I don’t know if my former friend said the same things when she went into schools - presumably not, since she was invited back, though she often complained about how ‘conservative’ schools were. This session was talking to young adults about our memories of our childhoods. But her philosophy was that silence about any aspect of sex enabled abuse, that detailed discussion of sex was always beneficial, including between adults and children, and that emphasis on pleasure was the best way to prevent abuse and assault. I had no reason to think my friend had any inappropriate interest in children - she didn’t have much interest in them of any kind to my knowledge, and preferred working with adults. I knew many other staff at the charity, and so far as I could tell, they all had the same philosophy and the same approach to education. I had the impression that my ex-friend’s worldview represented the corporate view of the charity she worked for, though I don’t know if her colleagues shared her specific views on children talking to adults about masturbation.
I didn’t know who to complain to or what to do, and I wasn’t confident at that time in describing about what was wrong with what I had heard. This charity were the experts, so far as I knew. This wasn’t long ago though and I suspect that there are many such charities with a similar philosophy that goes unchallenged, regardless of the safeguarding implications.

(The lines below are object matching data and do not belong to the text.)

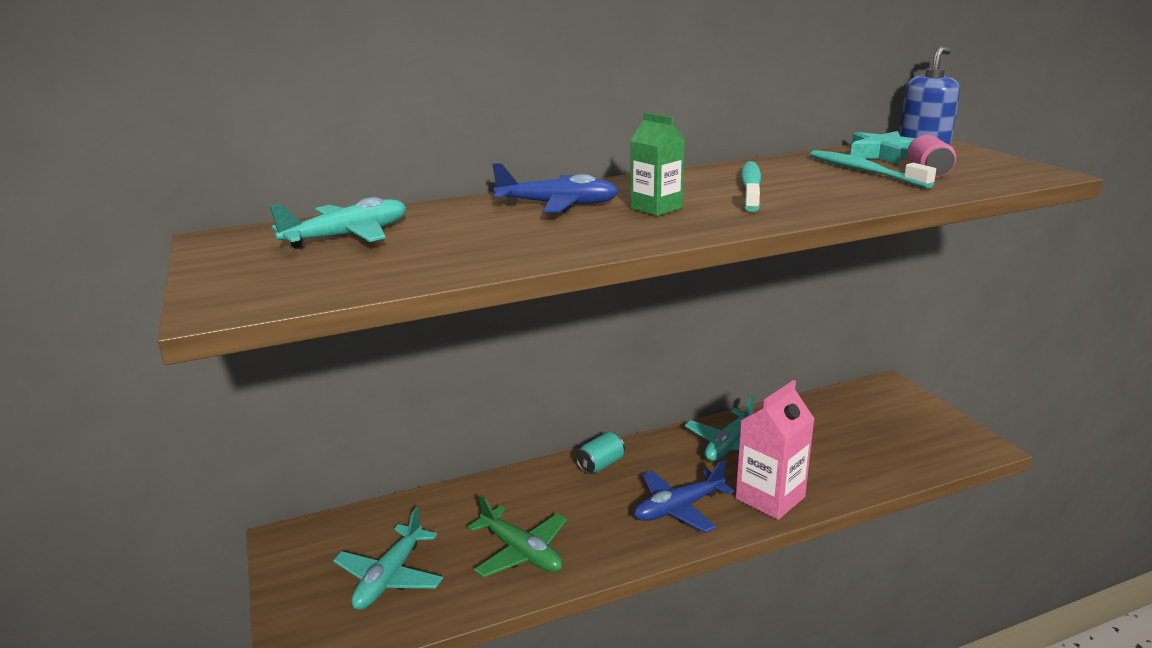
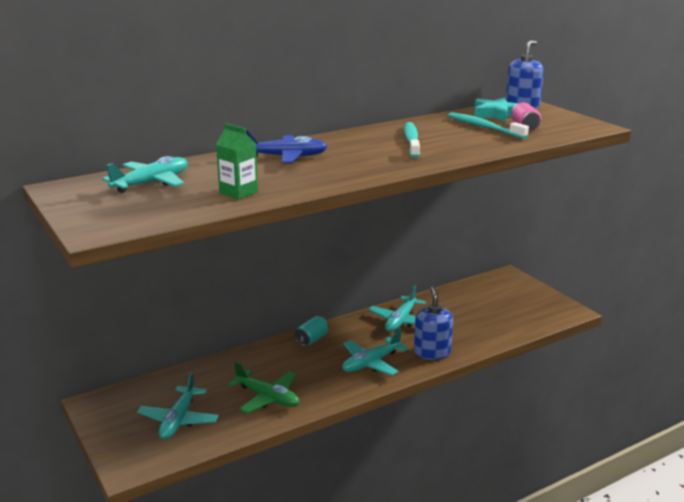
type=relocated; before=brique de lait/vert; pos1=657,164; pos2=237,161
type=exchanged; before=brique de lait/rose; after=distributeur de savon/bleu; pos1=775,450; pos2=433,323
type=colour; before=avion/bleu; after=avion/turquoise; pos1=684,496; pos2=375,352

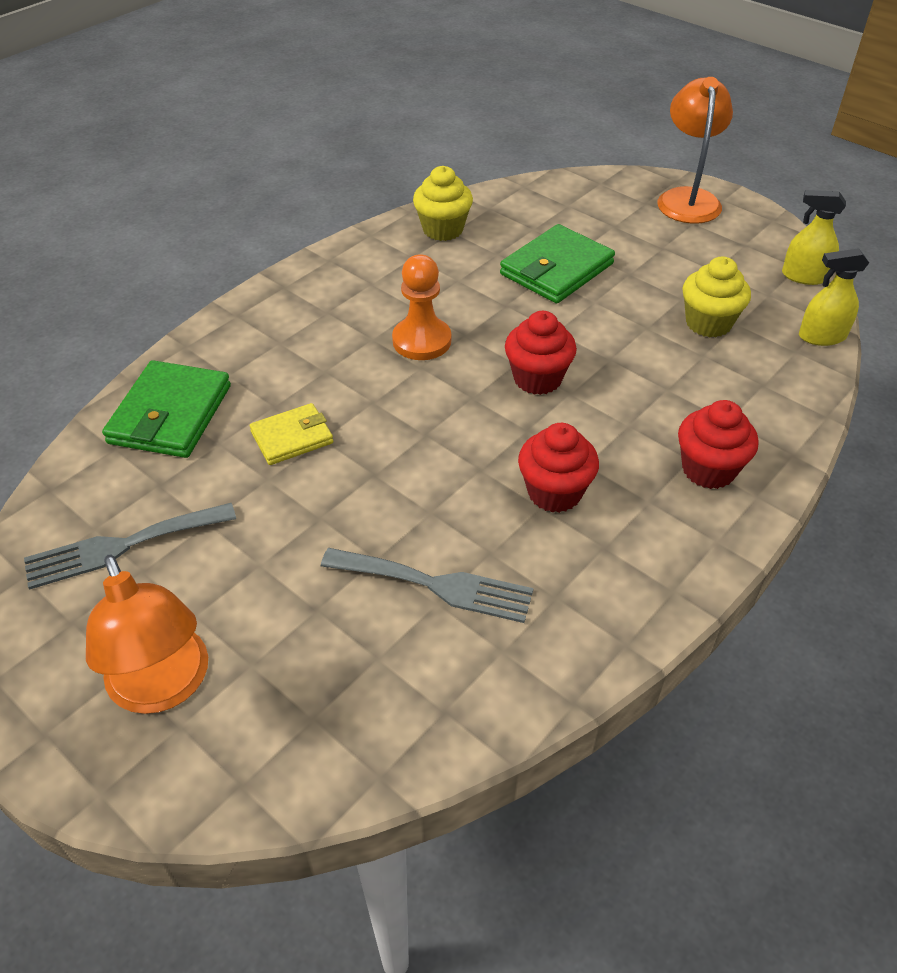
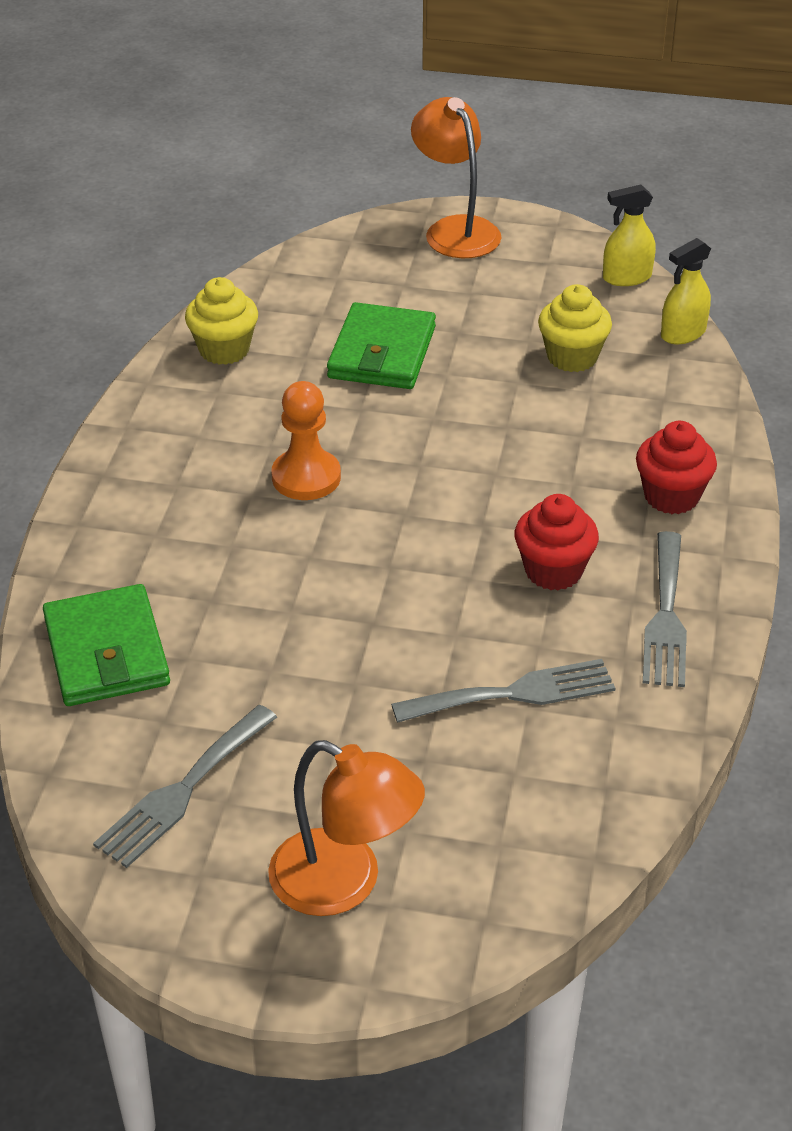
type=missing; before=muffin/rouge; pos1=541,353
type=missing; before=portefeuille/jaune; pos1=291,434
type=appeared; after=fourchette/gris; pos2=665,609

I haven’t heard much comment on the Family Sex Show from the sexual health charities sector, and the School of Sexuality Education don’t seem to have disavowed the show, even though their own expertise is only with KS3+, and this show is aimed at young children. Basically I’m wondering whether there are quite a few people in this field who don’t understand safeguarding as they ought to, potentially enabling those with a nefarious agenda to operate in plain sight.
Maybe the government needs to look at toughening up safeguarding training for anyone offering any sexual health education to children in school or out of it? My understanding is that at the moment there’s actually no requirement for organisations offering SRE guest sessions in youth clubs, community centres or even schools to have done any safeguarding training, but hopefully a teacher can correct me.